Over 300 came to the funeral and many had to stand outside.
The carrying of the coffin to the music I choose was hugely emotive and my husband watched me dissolve as we walked up the aisle. I was unable to read and those sitting behind me watched the tears roll down my hair whilst willing me to stop crying.
Tears were an effective barrier to most random hugging strangers.
Apart from my exboyfriend whose presence at the funeral was inexplicable but took the opportunity to make his move.
This surprised me. Two of my brothers friends made their moves too.
Apparently it is what people do at funerals.
Christ knows why. It’s probably all the random hugging.

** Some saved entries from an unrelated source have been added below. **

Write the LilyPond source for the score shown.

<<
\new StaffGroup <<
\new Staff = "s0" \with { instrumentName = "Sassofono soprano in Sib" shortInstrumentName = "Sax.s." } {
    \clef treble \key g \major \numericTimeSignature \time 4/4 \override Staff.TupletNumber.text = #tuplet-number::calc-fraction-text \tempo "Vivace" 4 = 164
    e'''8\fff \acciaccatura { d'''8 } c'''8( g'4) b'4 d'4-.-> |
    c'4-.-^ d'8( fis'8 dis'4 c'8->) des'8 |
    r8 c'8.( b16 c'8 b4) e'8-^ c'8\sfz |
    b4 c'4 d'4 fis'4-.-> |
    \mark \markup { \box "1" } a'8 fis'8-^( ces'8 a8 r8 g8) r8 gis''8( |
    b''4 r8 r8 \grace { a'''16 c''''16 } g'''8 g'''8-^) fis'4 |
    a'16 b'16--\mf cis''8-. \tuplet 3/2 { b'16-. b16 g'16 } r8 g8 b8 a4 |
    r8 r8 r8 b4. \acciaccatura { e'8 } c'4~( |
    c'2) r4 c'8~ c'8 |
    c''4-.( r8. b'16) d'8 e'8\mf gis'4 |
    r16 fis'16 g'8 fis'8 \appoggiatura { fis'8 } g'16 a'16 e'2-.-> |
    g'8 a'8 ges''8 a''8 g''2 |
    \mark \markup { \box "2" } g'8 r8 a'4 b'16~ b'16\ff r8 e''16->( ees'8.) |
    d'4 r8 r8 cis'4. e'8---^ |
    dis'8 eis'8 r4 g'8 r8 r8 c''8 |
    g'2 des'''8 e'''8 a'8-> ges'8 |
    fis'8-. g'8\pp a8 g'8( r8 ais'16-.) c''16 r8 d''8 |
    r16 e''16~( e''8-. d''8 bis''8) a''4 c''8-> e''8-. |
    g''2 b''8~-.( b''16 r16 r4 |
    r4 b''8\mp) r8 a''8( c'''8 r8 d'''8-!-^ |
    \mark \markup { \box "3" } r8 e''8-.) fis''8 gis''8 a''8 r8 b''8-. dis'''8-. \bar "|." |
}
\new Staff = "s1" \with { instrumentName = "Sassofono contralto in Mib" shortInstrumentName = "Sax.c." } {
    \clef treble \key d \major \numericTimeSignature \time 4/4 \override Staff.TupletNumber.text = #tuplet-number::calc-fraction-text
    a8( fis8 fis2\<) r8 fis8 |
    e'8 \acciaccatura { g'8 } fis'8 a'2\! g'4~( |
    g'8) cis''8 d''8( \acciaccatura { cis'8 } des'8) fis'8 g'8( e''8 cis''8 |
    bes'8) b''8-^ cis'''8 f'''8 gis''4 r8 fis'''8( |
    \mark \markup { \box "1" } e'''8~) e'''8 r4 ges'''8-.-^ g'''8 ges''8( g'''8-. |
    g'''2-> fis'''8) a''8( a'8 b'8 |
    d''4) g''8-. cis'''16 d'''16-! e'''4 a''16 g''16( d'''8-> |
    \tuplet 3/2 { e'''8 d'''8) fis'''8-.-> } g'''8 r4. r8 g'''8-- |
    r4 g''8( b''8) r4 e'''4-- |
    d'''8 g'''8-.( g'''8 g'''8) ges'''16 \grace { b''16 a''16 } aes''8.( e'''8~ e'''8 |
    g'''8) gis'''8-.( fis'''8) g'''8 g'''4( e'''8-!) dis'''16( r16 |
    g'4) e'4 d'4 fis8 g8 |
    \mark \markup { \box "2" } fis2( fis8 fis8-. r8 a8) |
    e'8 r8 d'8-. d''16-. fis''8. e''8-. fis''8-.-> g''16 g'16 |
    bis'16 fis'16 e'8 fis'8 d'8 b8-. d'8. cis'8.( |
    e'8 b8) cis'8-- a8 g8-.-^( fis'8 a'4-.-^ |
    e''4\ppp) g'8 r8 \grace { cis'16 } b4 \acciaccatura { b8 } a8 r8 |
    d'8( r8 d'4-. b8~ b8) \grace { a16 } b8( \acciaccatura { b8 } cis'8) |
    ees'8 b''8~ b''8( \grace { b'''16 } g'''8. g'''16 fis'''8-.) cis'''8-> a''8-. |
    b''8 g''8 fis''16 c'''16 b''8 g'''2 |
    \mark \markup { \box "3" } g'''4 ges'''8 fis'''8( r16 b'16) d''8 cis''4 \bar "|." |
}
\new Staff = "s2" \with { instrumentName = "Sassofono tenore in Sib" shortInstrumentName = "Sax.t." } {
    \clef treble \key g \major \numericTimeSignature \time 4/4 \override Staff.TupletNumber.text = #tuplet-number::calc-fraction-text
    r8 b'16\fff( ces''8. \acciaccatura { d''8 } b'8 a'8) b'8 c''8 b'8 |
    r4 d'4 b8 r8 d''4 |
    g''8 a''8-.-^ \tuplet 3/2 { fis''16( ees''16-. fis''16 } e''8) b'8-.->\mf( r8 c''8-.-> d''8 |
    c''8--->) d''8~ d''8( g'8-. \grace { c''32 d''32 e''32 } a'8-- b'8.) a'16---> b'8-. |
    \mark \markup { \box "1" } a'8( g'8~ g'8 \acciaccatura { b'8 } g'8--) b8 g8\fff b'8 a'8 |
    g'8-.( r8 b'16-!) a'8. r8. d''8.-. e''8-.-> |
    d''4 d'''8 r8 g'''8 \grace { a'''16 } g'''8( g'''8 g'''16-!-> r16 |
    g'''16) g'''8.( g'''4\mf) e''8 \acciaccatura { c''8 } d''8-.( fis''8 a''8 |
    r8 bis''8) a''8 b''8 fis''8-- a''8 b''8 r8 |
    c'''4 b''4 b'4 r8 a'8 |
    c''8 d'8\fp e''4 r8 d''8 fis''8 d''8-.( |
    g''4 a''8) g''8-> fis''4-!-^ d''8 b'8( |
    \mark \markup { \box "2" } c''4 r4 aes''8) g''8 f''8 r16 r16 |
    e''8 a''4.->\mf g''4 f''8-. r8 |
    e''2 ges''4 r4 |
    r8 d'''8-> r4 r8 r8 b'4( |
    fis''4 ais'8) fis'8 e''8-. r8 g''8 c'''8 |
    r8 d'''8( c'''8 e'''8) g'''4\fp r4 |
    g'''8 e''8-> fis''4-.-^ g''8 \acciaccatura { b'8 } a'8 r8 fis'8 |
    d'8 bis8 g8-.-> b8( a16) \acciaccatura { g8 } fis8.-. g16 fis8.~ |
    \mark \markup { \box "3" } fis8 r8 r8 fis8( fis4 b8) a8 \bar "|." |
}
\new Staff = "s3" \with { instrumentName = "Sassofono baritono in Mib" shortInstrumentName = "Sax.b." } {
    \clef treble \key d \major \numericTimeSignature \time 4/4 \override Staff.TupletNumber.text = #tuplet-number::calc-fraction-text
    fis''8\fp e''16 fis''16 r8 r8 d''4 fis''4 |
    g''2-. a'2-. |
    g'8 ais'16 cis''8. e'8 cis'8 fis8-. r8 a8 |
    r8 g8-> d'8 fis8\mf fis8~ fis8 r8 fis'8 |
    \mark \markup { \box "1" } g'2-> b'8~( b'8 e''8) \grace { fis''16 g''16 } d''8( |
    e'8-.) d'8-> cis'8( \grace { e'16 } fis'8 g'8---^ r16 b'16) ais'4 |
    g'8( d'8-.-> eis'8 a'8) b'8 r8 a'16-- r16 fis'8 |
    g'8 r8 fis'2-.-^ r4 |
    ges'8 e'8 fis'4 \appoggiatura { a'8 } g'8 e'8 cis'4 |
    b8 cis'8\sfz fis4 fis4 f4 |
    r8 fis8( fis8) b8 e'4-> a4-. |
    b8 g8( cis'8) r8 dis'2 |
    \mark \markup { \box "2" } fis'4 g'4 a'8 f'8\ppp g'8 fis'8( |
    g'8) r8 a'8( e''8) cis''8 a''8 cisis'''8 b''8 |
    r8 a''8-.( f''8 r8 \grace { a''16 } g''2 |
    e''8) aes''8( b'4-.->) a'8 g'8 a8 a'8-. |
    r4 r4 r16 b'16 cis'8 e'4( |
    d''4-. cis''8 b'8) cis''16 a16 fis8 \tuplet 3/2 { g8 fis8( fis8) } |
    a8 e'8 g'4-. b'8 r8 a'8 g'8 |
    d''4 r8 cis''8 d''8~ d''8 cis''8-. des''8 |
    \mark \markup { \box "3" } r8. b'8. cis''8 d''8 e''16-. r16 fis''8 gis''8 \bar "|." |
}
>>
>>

But I do feel rather grateful to those who didn’t think it was a flirting opportunity. Or simply didn’t fancy me. Or found my husband standing by an impediment.
I assume some men like vulnerable women.
Bastards.
I don’t want to go to the funeral. I feel so tired I can hardly lift my limbs which feel lumpen and leaden. I’m too tired to speak properly.
I will go and endure a myriad of unwanted hugs. I’ll carry the coffin, read the incomprehensible reading and eat the vegetarian buffet. I will even make small talk with the various snake oil salesmen who did quite well out of this. People will tell me how lovely my brothers speech was, ‘from the heart’. I will not tell them that it was from my heart.
If my arch enemy (leader of the snake oil salesmen) attends I will not push her into the grave and stamp on her stupid smug face.
I don’t think I’ll be able to grieve properly whilst I’m finding everything so damn funny….my brother said to me (about the funeral)…I don’t want to bloody read I want to say my own thing about my dad….will you write it for me?
I wrote this.
I can remember as a child sitting with my dad under the blankets whilst he made up stories to tell us. He would hold he blankets above our heads whilst spinning magical tales. He did it with his grandsons too.
This picture of my dad holding up the roof of my world is how I remember him. When I was growing up there was no part of my world where he didn’t help me; steadying my bike when I learnt to cycle; helping me with school projects and advising me on my first relationships.
The world always felt a better place for having him as part of its architecture. I never envied other people their dads because I knew that ours was the best,.